**ACTIVITY:** The line containing "#### 数组多路通道" opens the span to copy, and the last line of the records below closes it. Write out that span exactly.

___ AVAILABLE DATA

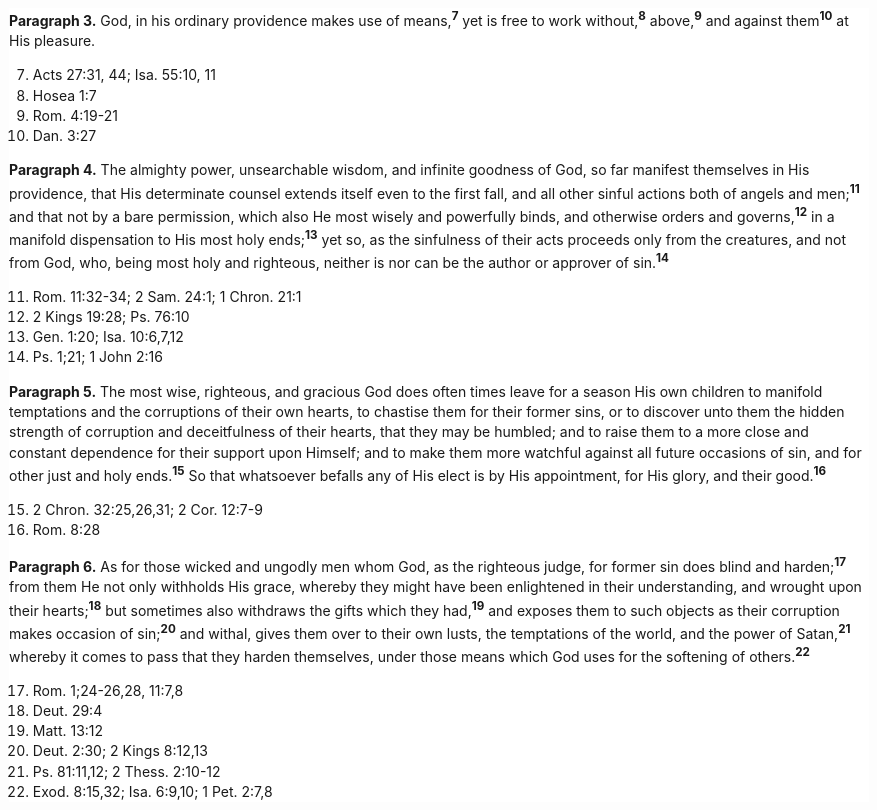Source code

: <span style="font-weight:bold;">Paragraph 3.</span> God, in his ordinary providence makes use of means,<sup style="font-weight:bold;">7</sup> yet is free to work without,<sup style="font-weight:bold;">8</sup> above,<sup style="font-weight:bold;">9</sup> and against them<sup style="font-weight:bold;">10</sup> at His pleasure.

<ol start="7">
	<li id="7">Acts 27:31, 44; Isa. 55:10, 11</li>
	<li id="8">Hosea 1:7</li>
	<li id="9">Rom. 4:19-21</li>
	<li id="10">Dan. 3:27</li>
</ol>

<span style="font-weight:bold;">Paragraph 4.</span> The almighty power, unsearchable wisdom, and infinite goodness of God, so far manifest themselves in His providence, that His determinate counsel extends itself even to the first fall, and all other sinful actions both of angels and men;<sup style="font-weight:bold;">11</sup> and that not by a bare permission, which also He most wisely and powerfully binds, and otherwise orders and governs,<sup style="font-weight:bold;">12</sup> in a manifold dispensation to His most holy ends;<sup style="font-weight:bold;">13</sup> yet so, as the sinfulness of their acts proceeds only from the creatures, and not from God, who, being most holy and righteous, neither is nor can be the author or approver of sin.<sup style="font-weight:bold;">14</sup>

<ol start="11">
	<li id="11">Rom. 11:32-34; 2 Sam. 24:1; 1 Chron. 21:1</li>
	<li id="12">2 Kings 19:28; Ps. 76:10</li>
	<li id="13">Gen. 1:20; Isa. 10:6,7,12</li>
	<li id="14">Ps. 1;21; 1 John 2:16</li>
</ol>

<span style="font-weight:bold;">Paragraph 5.</span> The most wise, righteous, and gracious God does often times leave for a season His own children to manifold temptations and the corruptions of their own hearts, to chastise them for their former sins, or to discover unto them the hidden strength of corruption and deceitfulness of their hearts, that they may be humbled; and to raise them to a more close and constant dependence for their support upon Himself; and to make them more watchful against all future occasions of sin, and for other just and holy ends.<sup style="font-weight:bold;">15</sup> So that whatsoever befalls any of His elect is by His appointment, for His glory, and their good.<sup style="font-weight:bold;">16</sup>

<ol start="15">
	<li id="15">2 Chron. 32:25,26,31; 2 Cor. 12:7-9</li>
	<li id="16">Rom. 8:28</li>
</ol>

<span style="font-weight:bold;">Paragraph 6.</span> As for those wicked and ungodly men whom God, as the righteous judge, for former sin does blind and harden;<sup style="font-weight:bold;">17</sup> from them He not only withholds His grace, whereby they might have been enlightened in their understanding, and wrought upon their hearts;<sup style="font-weight:bold;">18</sup> but sometimes also withdraws the gifts which they had,<sup style="font-weight:bold;">19</sup> and exposes them to such objects as their corruption makes occasion of sin;<sup style="font-weight:bold;">20</sup> and withal, gives them over to their own lusts, the temptations of the world, and the power of Satan,<sup style="font-weight:bold;">21</sup> whereby it comes to pass that they harden themselves, under those means which God uses for the softening of others.<sup style="font-weight:bold;">22</sup>

<ol start="17">
	<li id="17">Rom. 1;24-26,28, 11:7,8</li>
	<li id="18">Deut. 29:4</li>
	<li id="19">Matt. 13:12</li>
	<li id="20">Deut. 2:30; 2 Kings 8:12,13</li>
	<li id="21">Ps. 81:11,12; 2 Thess. 2:10-12</li>
	<li id="22">Exod. 8:15,32; Isa. 6:9,10; 1 Pet. 2:7,8</li>
</ol>
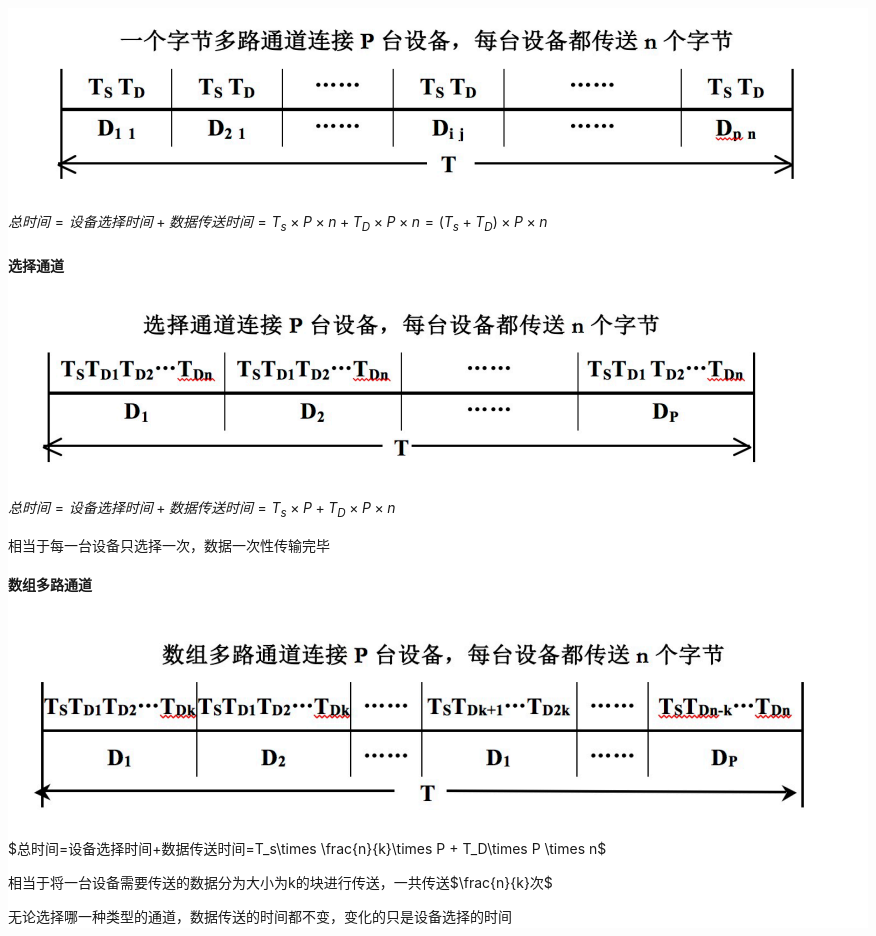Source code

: ![image-20220624094723667](考点整理/image-20220624094723667.png)

$总时间=设备选择时间+数据传送时间=T_s\times P\times n+T_D\times P\times n=(T_s+T_D)\times P \times n$



#### 选择通道

![image-20220624094848958](考点整理/image-20220624094848958.png)

$总时间=设备选择时间+数据传送时间=T_s\times P + T_D\times P \times n$

相当于每一台设备只选择一次，数据一次性传输完毕



#### 数组多路通道

![image-20220624095014885](考点整理/image-20220624095014885.png)

$总时间=设备选择时间+数据传送时间=T_s\times \frac{n}{k}\times P + T_D\times P \times n$

相当于将一台设备需要传送的数据分为大小为k的块进行传送，一共传送$\frac{n}{k}次$



无论选择哪一种类型的通道，数据传送的时间都不变，变化的只是设备选择的时间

______

**THE ANSWER:**
#### 数组多路通道

![image-20220624095014885](考点整理/image-20220624095014885.png)

$总时间=设备选择时间+数据传送时间=T_s\times \frac{n}{k}\times P + T_D\times P \times n$

相当于将一台设备需要传送的数据分为大小为k的块进行传送，一共传送$\frac{n}{k}次$



无论选择哪一种类型的通道，数据传送的时间都不变，变化的只是设备选择的时间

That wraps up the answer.